Breece is pretty good at running, especially with the football. He’s currently third among active Division III players in the country in career rushing yards, holding the school record with 3,710 yards.

But now he wants others to run (or walk) toward change, literally.

“As a program we are ready to make change because we all have realized our own lacking in our fight for a better future for all of us,” Breece said.

The Generals are currently hosting a virtual 5K through Saturday, July 11. The money raised from registration fees will benefit the Rockbridge County NAACP Youth Opportunity Fund.

It’s a small first step toward tackling larger social issues.
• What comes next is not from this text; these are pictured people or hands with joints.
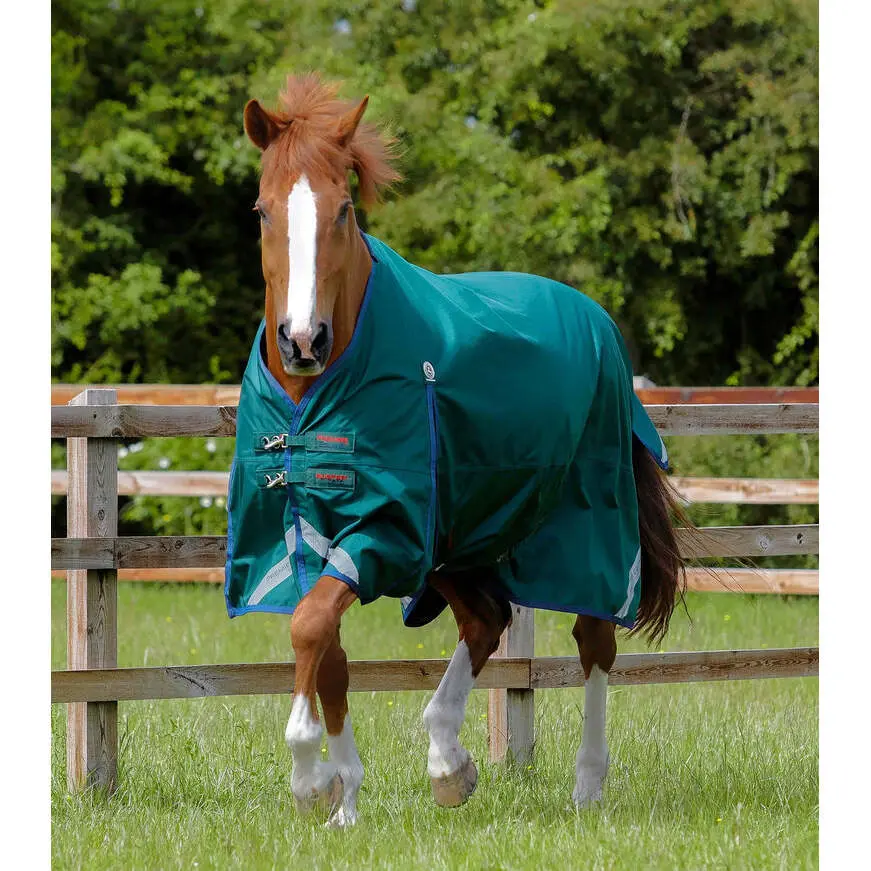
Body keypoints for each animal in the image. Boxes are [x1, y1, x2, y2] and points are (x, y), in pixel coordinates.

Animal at [228, 74, 685, 829]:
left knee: (594, 642)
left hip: (587, 524)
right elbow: (326, 650)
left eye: (343, 210)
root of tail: (595, 318)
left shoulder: (382, 530)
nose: (302, 340)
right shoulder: (313, 535)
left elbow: (310, 628)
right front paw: (344, 797)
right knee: (487, 620)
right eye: (262, 211)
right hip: (463, 538)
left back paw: (586, 786)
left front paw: (311, 780)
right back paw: (449, 762)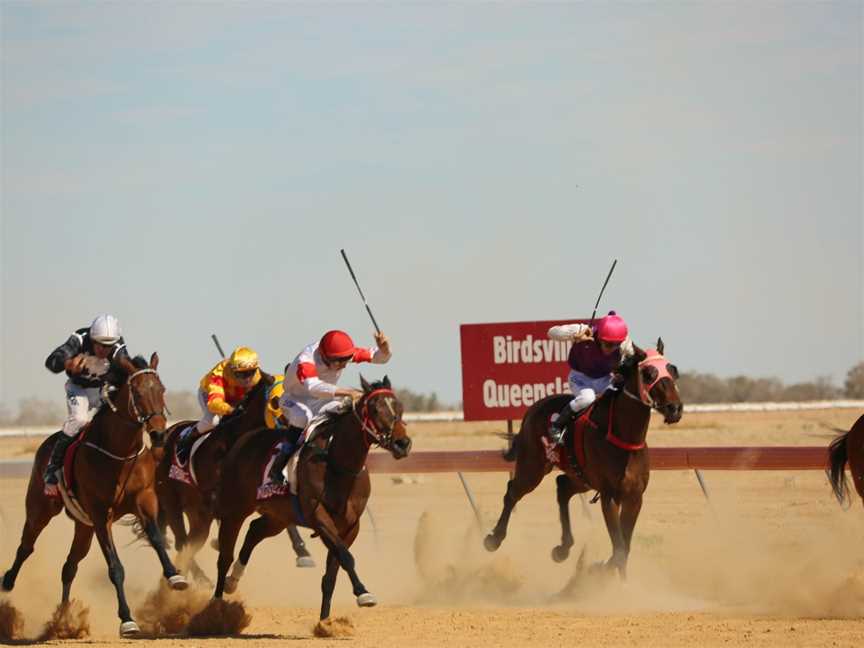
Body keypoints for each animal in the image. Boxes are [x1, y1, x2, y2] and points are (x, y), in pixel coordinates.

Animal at [0, 352, 184, 636]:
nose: (159, 433)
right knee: (26, 546)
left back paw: (63, 618)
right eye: (137, 392)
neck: (119, 453)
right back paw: (8, 581)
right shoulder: (100, 515)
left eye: (161, 389)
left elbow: (156, 539)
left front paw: (175, 576)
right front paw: (127, 619)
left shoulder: (143, 500)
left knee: (69, 567)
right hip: (41, 509)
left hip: (83, 528)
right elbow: (115, 567)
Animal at [159, 370, 314, 584]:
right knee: (182, 542)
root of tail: (168, 432)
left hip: (194, 511)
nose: (298, 431)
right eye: (277, 402)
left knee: (190, 542)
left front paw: (303, 553)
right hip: (172, 500)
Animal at [211, 378, 410, 620]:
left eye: (399, 408)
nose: (402, 443)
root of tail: (244, 439)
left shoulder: (350, 526)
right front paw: (363, 593)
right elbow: (346, 557)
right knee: (224, 556)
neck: (338, 465)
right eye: (375, 409)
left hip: (278, 516)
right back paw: (216, 606)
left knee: (255, 530)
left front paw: (325, 622)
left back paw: (232, 581)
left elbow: (331, 574)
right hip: (235, 510)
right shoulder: (319, 518)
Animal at [486, 342, 680, 580]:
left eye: (673, 370)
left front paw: (613, 578)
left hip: (581, 476)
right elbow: (619, 549)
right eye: (648, 373)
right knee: (513, 491)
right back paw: (494, 539)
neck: (624, 438)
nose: (675, 408)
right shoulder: (609, 496)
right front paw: (602, 573)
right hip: (533, 467)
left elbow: (624, 548)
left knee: (562, 486)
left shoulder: (634, 496)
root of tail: (534, 407)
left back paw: (563, 548)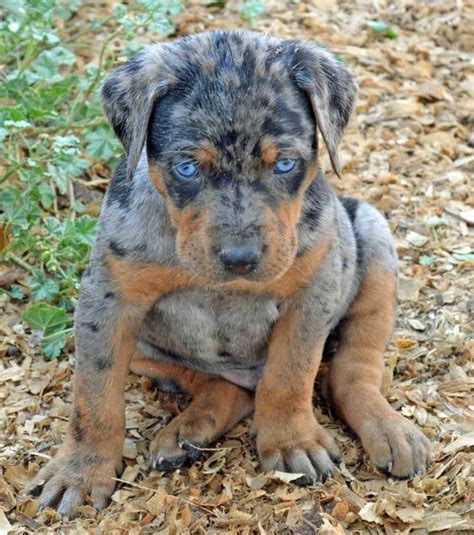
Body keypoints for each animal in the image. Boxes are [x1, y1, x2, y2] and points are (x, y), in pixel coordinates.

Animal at [27, 31, 432, 516]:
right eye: (186, 167)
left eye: (284, 164)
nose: (240, 258)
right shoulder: (108, 302)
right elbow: (94, 395)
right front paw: (81, 471)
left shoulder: (314, 291)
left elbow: (290, 374)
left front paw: (291, 441)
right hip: (144, 346)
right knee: (223, 385)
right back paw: (187, 431)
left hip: (372, 241)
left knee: (350, 370)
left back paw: (389, 429)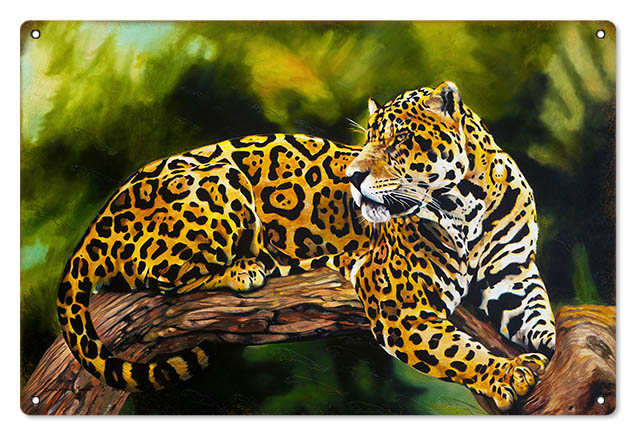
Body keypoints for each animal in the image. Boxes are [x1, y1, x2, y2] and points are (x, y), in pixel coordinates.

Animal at [56, 81, 555, 412]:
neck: (465, 205)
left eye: (397, 140)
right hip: (219, 179)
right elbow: (457, 351)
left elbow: (539, 316)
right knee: (157, 276)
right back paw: (246, 267)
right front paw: (505, 373)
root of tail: (100, 220)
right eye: (367, 139)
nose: (353, 176)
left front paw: (548, 348)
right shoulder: (400, 306)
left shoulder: (512, 274)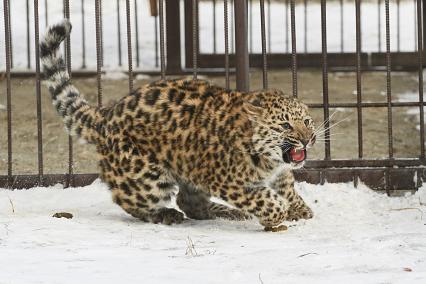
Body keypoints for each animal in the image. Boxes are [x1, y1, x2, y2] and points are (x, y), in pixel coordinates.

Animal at [41, 20, 316, 229]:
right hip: (145, 175)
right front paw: (277, 213)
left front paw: (299, 209)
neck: (268, 159)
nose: (306, 140)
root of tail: (105, 117)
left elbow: (287, 186)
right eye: (285, 126)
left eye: (306, 122)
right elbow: (260, 198)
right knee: (131, 200)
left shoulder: (278, 171)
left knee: (190, 203)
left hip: (187, 166)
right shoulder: (226, 181)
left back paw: (228, 212)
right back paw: (166, 214)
“Virtual 5Ks are a very manageable event to run,” head coach Garrett LeRose said. “Everyone has access to a pair of shoes and somewhere to go outside and run.”

With the football team spread out across the country at the moment, a virtual 5K was an idea that can bring the entire community together. Participants are asked to take a photo or video from their run/walk and post it on social media by tagging @washandleeFB and @RockbridgeNAACP.

“It starts at the community level. We need to uplift community,” LeRose said. “And how do you uplift? Education is a great way to uplift. And access and opportunity is generally one of the biggest barriers. A youth opportunity fund provides beyond just post-high school opportunities.”

Breece hopes the 5K is just the start toward ending systemic racism.

“Honestly the first step is starting in our own circles and having conversations with each other and reflecting on yourself to make sure that you are doing what’s right,” Breece said. “Sometimes it has to get worse before it gets better. Right now everything is very testy, very divisive right now but at the end of the day, I believe justice equality and just a better future for us will come out of this because we’re having those hard conversations and hard actions.”

Since the event registration opened on June 23, the Generals have raised over $6,000 from over 120 participants.